Junior Hoilett, right, has established himself as a solid Premier League player, but his future with Blackburn is in doubt. (Chris Brunskill/Getty Images)
It is one of the most tantalizing stories in Canadian soccer. It has become a long running saga without a conclusion. Fans and media alike have been clamouring for an answer only to be left hanging. Theories abound but no one knows for sure how it will end.
It seems we are inching closer to the outcome. Talks are ongoing which may well impact the decision making process. Then, for better or worse, we will know, once and for all, whether David "Junior" Hoilett wants to play for Canada.
It will be a defining season for Hoilett. At 21 years of age, the Brampton, Ont., born winger/forward is a wanted man. A long-term contract extension is on the table from Blackburn Rovers, the club which has nurtured him from promising teenager to English Premier League starter.
Rovers manager Steve Kean says they are "getting there very slowly" in regard to the negotiations. Probably too slowly for Kean's liking, who knows time is the enemy. Hoilett's current contract expires at the end of the season but any new deal must be inked much sooner than that.
By January 1 to be precise. If the year turns without a signature in place, Hoilett will then be able to talk to other clubs and walk away from Blackburn as a free agent next summer. His rise from reserve team prospect to EPL goal scorer and creator will have caught the eye of many rivals in recent months.
Junior Hoilett has been as coy as he has been consistent about his international future. He has repeatedly refused to make a commitment to Canada, or any other nation, on the grounds he wants to first establish himself at the club level. It is no longer an issue - he has now achieved that goal.
Whether or not he remains with Blackburn, Hoilett's future is secure. He is most certainly part of Kean's plans, but is Kean part of Rovers'? Despite an unexpected victory over Arsenal, fans' protests persist about his leadership. Regardless of public backing from the owners, Kean's continued employment at Ewood Park cannot be taken for granted.

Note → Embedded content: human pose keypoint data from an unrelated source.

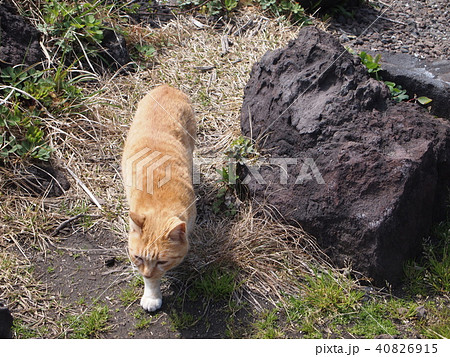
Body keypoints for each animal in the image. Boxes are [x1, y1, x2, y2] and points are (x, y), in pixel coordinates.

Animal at [120, 85, 196, 310]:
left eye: (162, 261)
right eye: (137, 257)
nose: (145, 273)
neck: (159, 200)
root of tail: (166, 87)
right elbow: (152, 282)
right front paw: (152, 294)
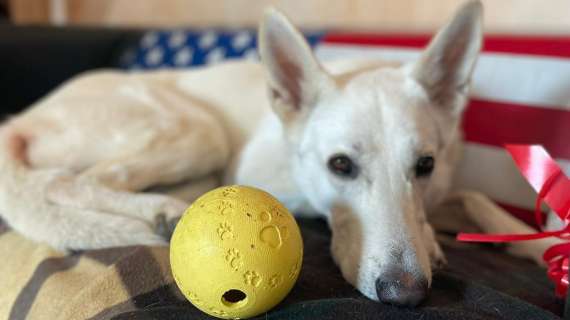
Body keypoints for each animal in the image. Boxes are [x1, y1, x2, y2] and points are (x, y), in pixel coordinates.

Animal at [0, 1, 552, 308]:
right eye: (340, 165)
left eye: (425, 166)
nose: (407, 295)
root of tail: (17, 123)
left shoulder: (447, 186)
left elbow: (477, 198)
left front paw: (536, 241)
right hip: (198, 129)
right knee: (66, 181)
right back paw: (162, 212)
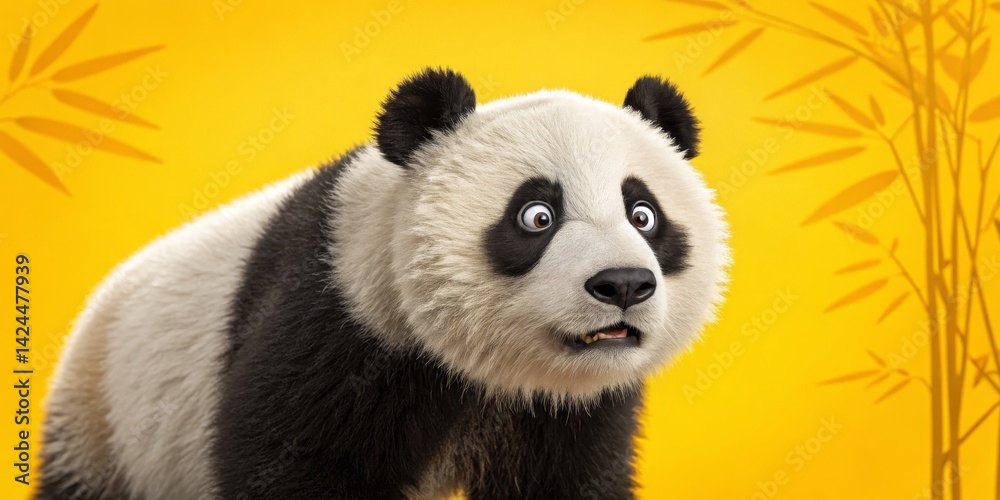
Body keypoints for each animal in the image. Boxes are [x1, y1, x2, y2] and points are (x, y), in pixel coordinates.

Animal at [38, 68, 728, 500]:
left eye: (643, 215)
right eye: (537, 216)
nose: (623, 285)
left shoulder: (571, 406)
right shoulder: (338, 325)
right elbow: (290, 464)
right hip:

If he were to leave, how might that impact on Hoilett? The young Canadian trusts Kean, who believed in him and helped launch his career. If Kean were no longer around, Hoilett would just be another name on the roster to an incoming manager. He might have to fight to establish himself all over again.
A vulnerable young pro might get lost in the mix as a new coach attempted to steady the ship. Confidence is absolutely essential for an emerging player to be successful. Its antonym, uncertainty, is always lurking in the shadows for the day that player's name no longer appears on the team sheet.
Hoilett cannot allow himself to think that way. He has made the breakthrough and proved he has the ability to compete at the highest level. What he must continue to do is play his natural game and not allow off-field distractions to affect his performance.
Should he sign now and ensure his financial future, or wait it out and see what offers come his way when the transfer window re-opens in January? One way or another, Hoilett's fledgling career is fast approaching a critical crossroads.
Then there's Canada. Head Coach Stephen Hart has made several unsuccessful attempts to persuade Hoilett to pledge his international future to the country of his birth. Hart has shown admirable restraint and patience, but both he and we need to know: can he pencil Hoilett in for World Cup qualifying or is he another lost cause?
The new contract will be pivotal. Be it at Blackburn or elsewhere, Hoilett's deal will include a clause relating to international appearances. Club managers are selfish by nature. Understandably, they don't want their key players returning fatigued, or worse injured after representing their countries.
The longer Steve Kean can keep Hoilett to himself the better. It is one less thing to worry about from a coach's perspective in the midst of a stressful season. Kean's first and only priority is to lead Rovers to victory. To achieve that he'll need most of his best players fit and available most of the time.
Hoilett has been in England for nearly 10 years. He has learned his trade at one of the country's oldest clubs and successfully integrated into a culture where soccer is called football, and football is a national obsession. I have to wonder how much importance he now attaches to Canada's national program.
It's not as though playing for Canada would get him to a World Cup. The chances are it won't. Hoilett wasn't even born when Canada went to Mexico in 1986 and recent qualifying cycles have all ended in premature and predictable disappointment.
Frankly, if Hoilett is indifferent about representing Canada, I would stop calling. Any coach will tell you he only wants players who have a genuine desire and pride in the jersey. If Hoilett has been away too long, we must accept the inevitable, cut our losses and move on.
Junior Hoilett has a long career ahead of him. He has already achieved what so few Canadian players have done. He is playing regularly in the world's most competitive, most watched league and will soon reap the financial rewards.
It is our dream he plays for Canada. But, ultimately, it may not be his.